Extracted entries START

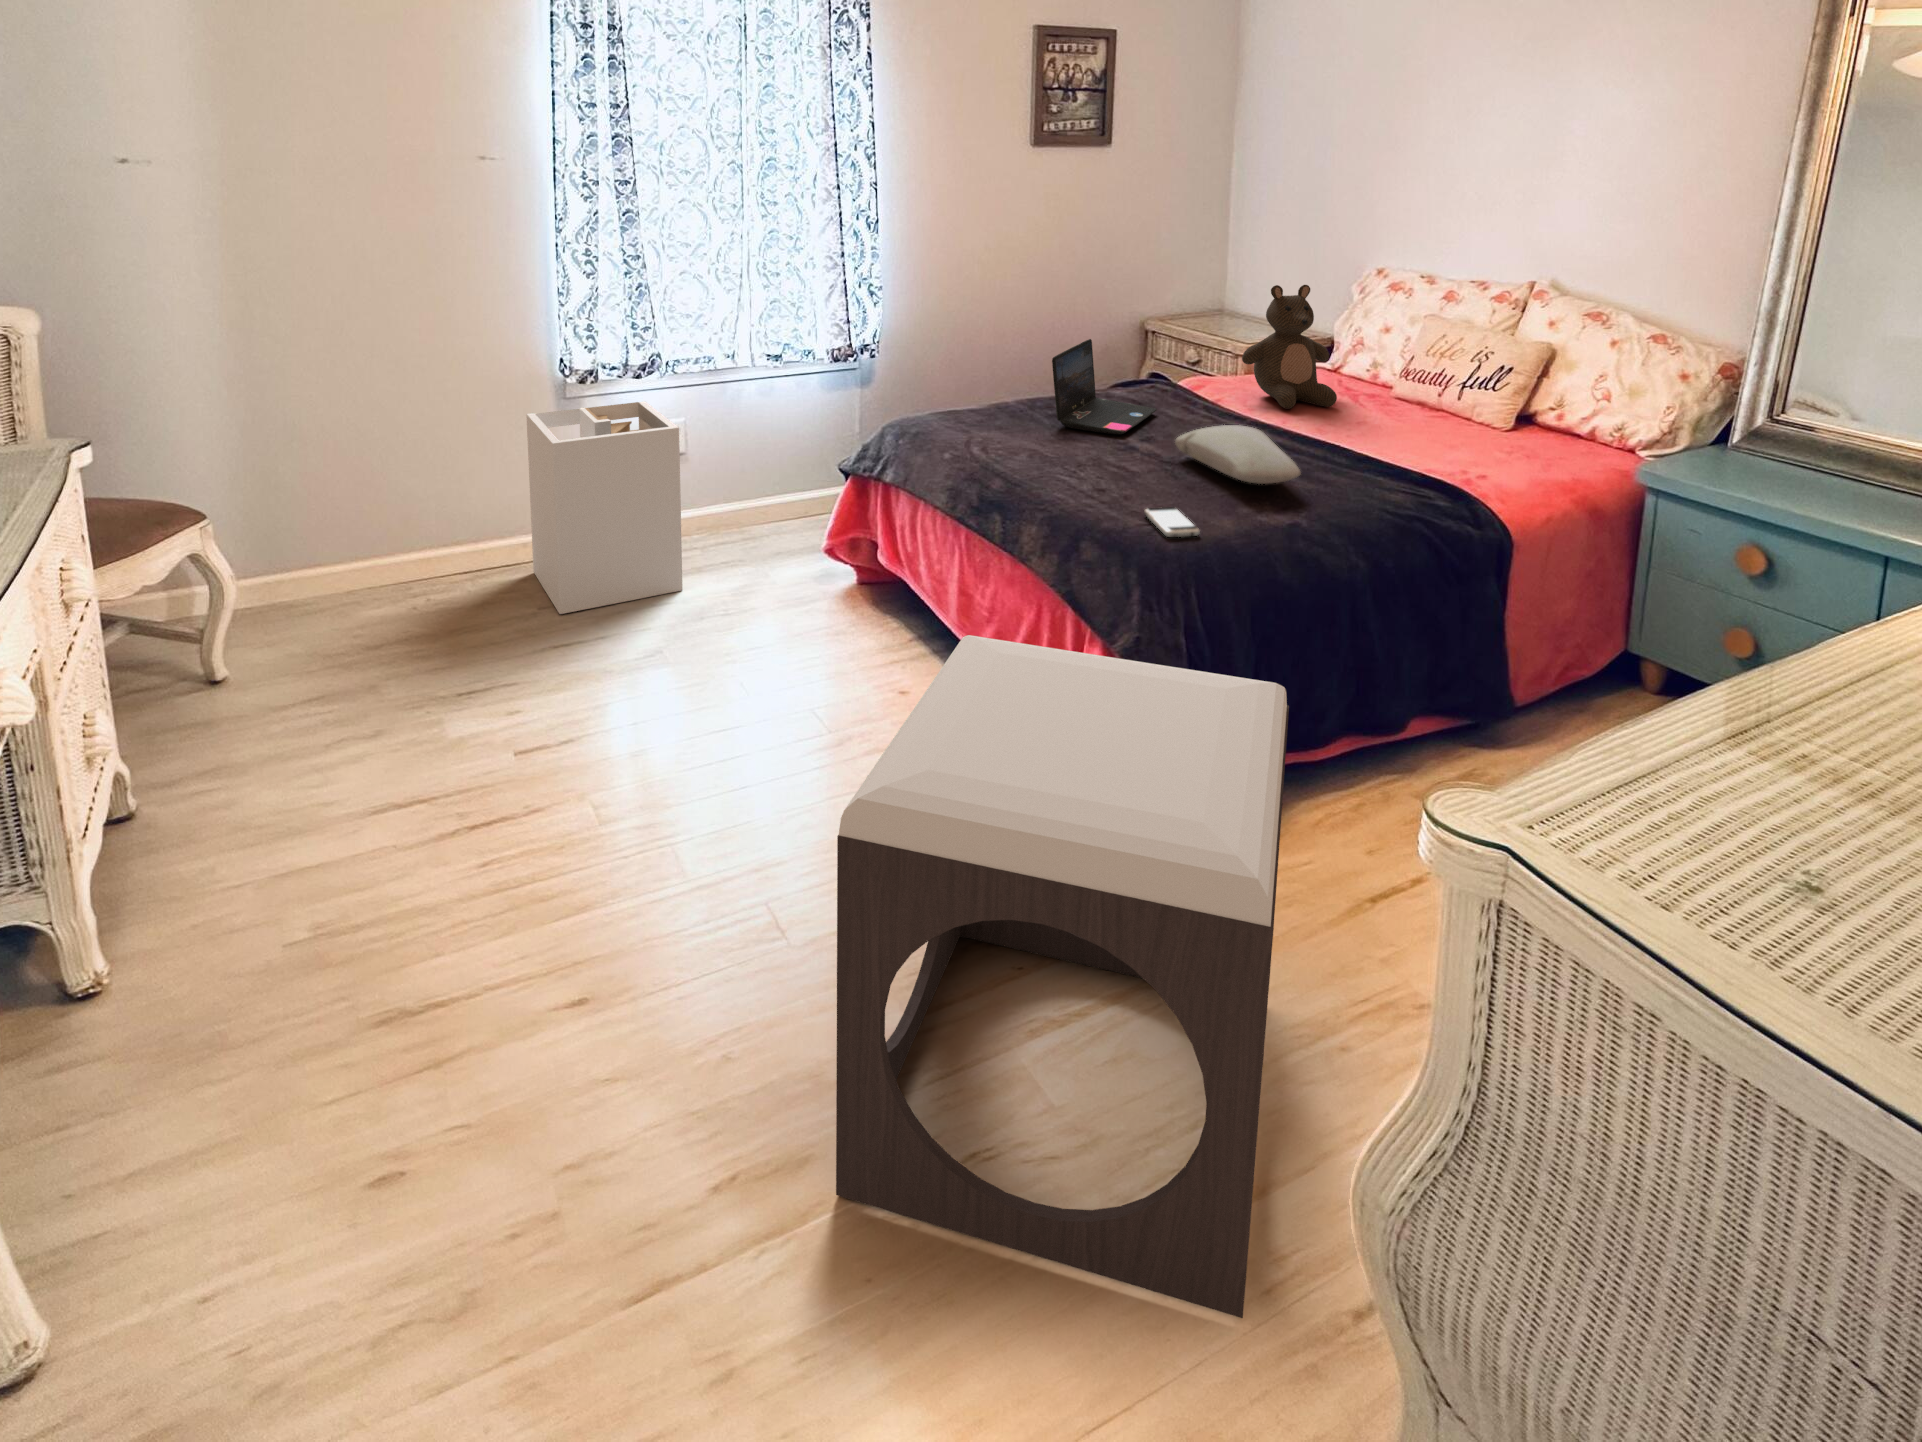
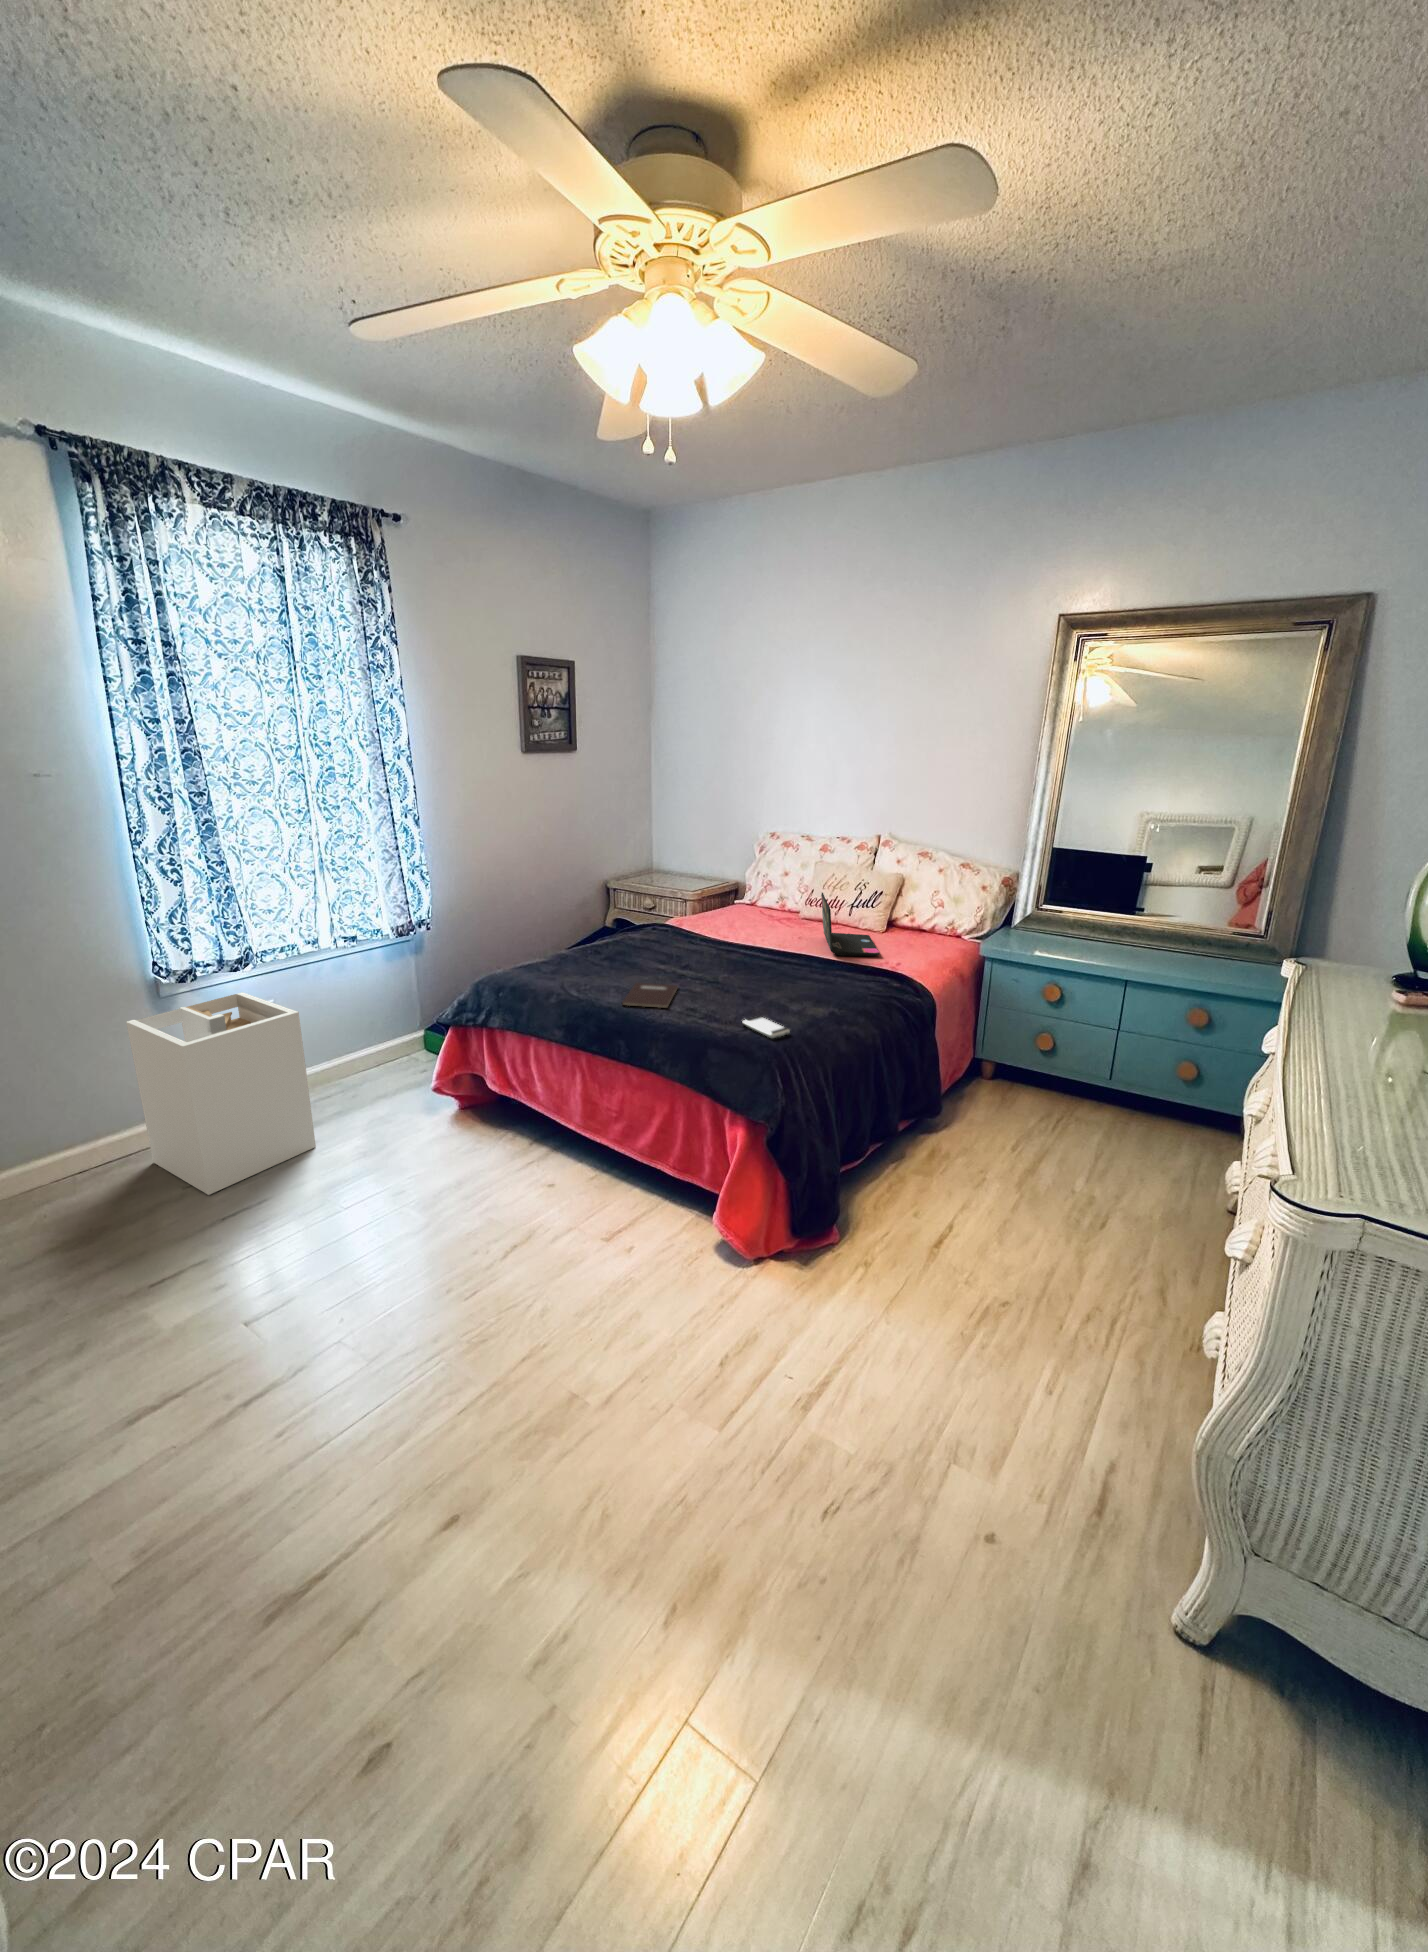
stuffed bear: present [1242,285,1337,409] -> none [720,848,783,933]
laptop: present [1052,339,1157,434] -> present [821,893,880,956]
pillow: present [1175,425,1301,484] -> none [720,951,821,990]
notebook: none [1012,446,1106,481] -> present [622,983,678,1008]
footstool: present [836,635,1289,1318] -> none [708,1129,1073,1583]

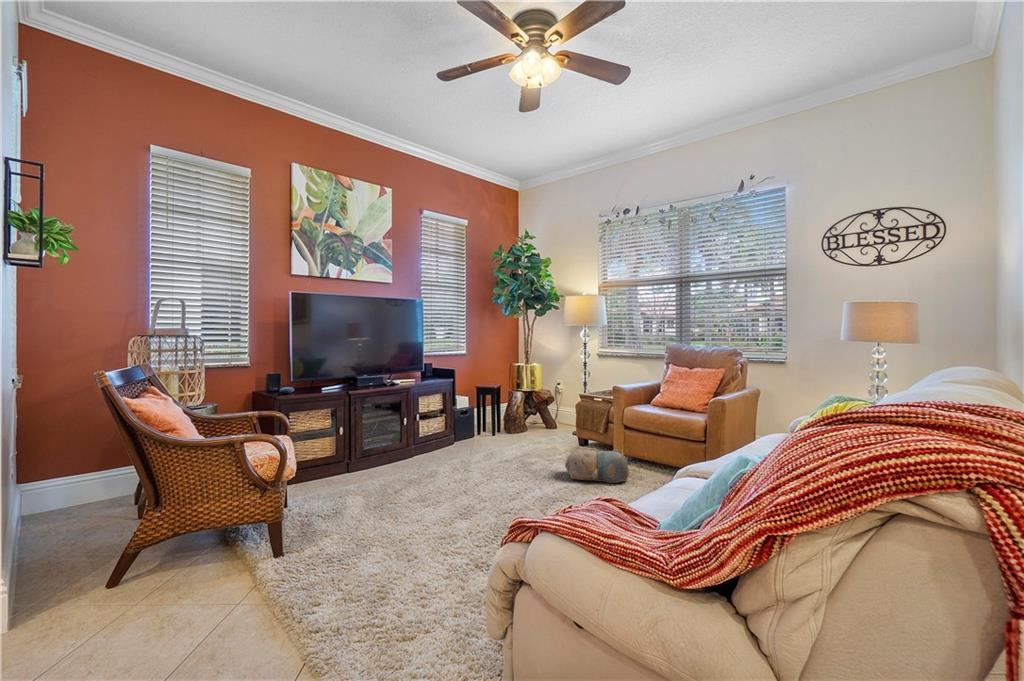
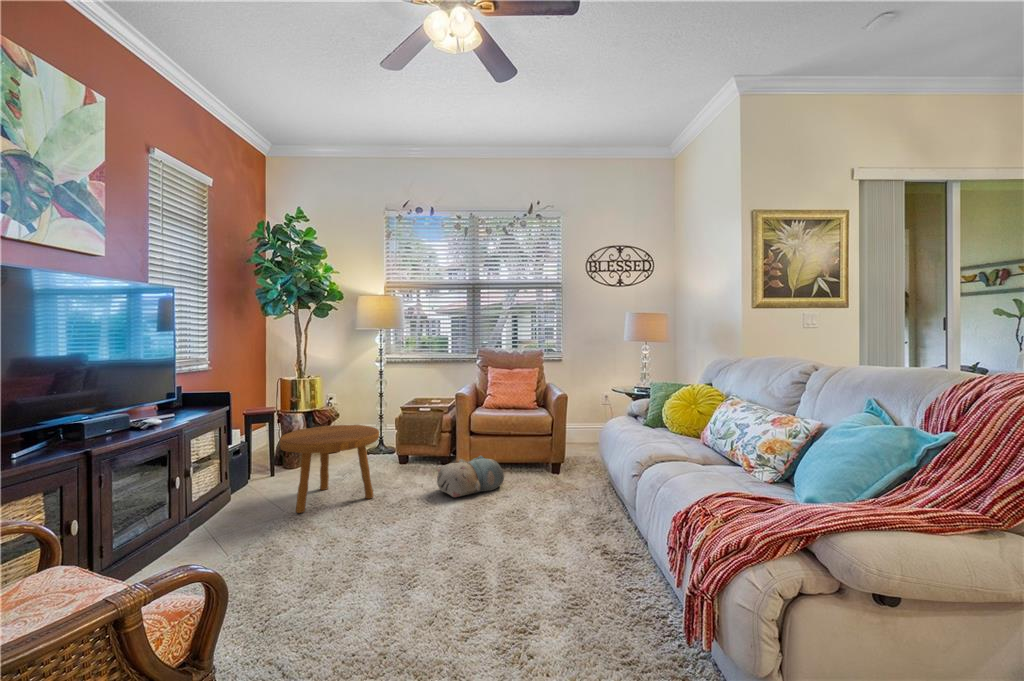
footstool: none [463,402,534,464] -> present [280,425,379,513]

Extracted entries END

## Work task:
Please reproduce the records above exactly, leaving out every picture.

## Worked solution:
stuffed bear: present [1242,285,1337,409] -> none [720,848,783,933]
laptop: present [1052,339,1157,434] -> present [821,893,880,956]
pillow: present [1175,425,1301,484] -> none [720,951,821,990]
notebook: none [1012,446,1106,481] -> present [622,983,678,1008]
footstool: present [836,635,1289,1318] -> none [708,1129,1073,1583]

footstool: none [463,402,534,464] -> present [280,425,379,513]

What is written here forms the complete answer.